At the end of the movie we find an aged Mr. Holland fighting in vain to keep his job. The board has decided to reduce the operating budget by cutting the music and drama programs. After thirty years, Mr. Holland is forced into retirement. As the movie winds down, Mr. Holland returns to his classroom to retrieve his belongings. It’s a few days after school has let out for summer vacation. As Mr. Holland, his wife, and their now grown-up son, Cole, are cleaning out the last of his belongings from his old classroom, they hear music coming from the auditorium. To his amazement he discovers in the auditorium a capacity audience of former students and teaching colleagues and a banner that reads “Goodbye, Mr. Holland.” His students have planned a surprise assembly in his honor. In that assembly they play the opus he never had published, the opus that had been his original passion.
The surprise emcee of the event is the state governor, who many years before was a discouraged clarinet player in Mr. Holland’s music class. She says, “Mr. Holland had a profound influence in my life and yet I get the feeling that he considers a great part of his life misspent. Rumor had it he was always working on this symphony of his, and this was going to make him famous and rich (probably both). But Mr. Holland isn’t rich and he isn’t famous, at least not outside our little town. So it might be easy for him to think himself a failure, but he’d be wrong. Because I think he’s achieved a success far beyond riches and fame.”

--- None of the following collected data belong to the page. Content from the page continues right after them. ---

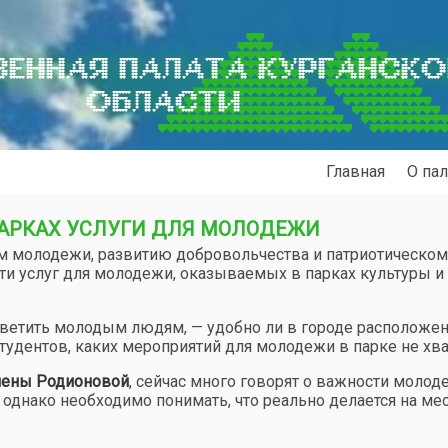
ЕННАЯ ПАЛАТА КУРГАНСК
ОБЛАСТИ
Главная
О пал
ПАРКАХ УСЛУГИ ДЛЯ МОЛОДЕЖИ
м молодежи, развитию добровольчества и патриотическом
ти услуг для молодежи, оказываемых в парках культуры и
тветить молодым людям, — удобно ли в городе расположен
студентов, каких мероприятий для молодежи в парке не хва
лены Родионовой
, сейчас много говорят о важности моло
 однако необходимо понимать, что реально делается на ме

Looking at her former teacher, the governor gestures with a sweeping hand and continues, “Look around you. There’s not a life in this room that you haven’t touched, and each one of us is a better person because of you. We are your symphony, Mr. Holland. We are the melodies and the notes of your opus. And we are the music of your life.”
It’s a beautiful film and I know that the analogy is imperfect, but we need to know that we are Christ’s opus. He gave His life for the express purpose of bringing into being this group of people. On the night before He was crucified, Christ prayed for us. He prayed that we might be unified as His body. This is where we draw our strength during times of need, and this is our best way of witnessing to the truth that Christ is alive and at work in the world: “We are one in the Spirit, we are one in the Lord, and we pray that all unity may one day be restored. And they’ll know we are Christians by our love, by our love. Yes, they’ll know we are Christians by our love.”
Today is Mother’s day so in closing I’d like to honor my mom by saying this: it brings me great comfort to know that my mom prays for me each day. And how do I know this? I’ve heard her. So thank you mom!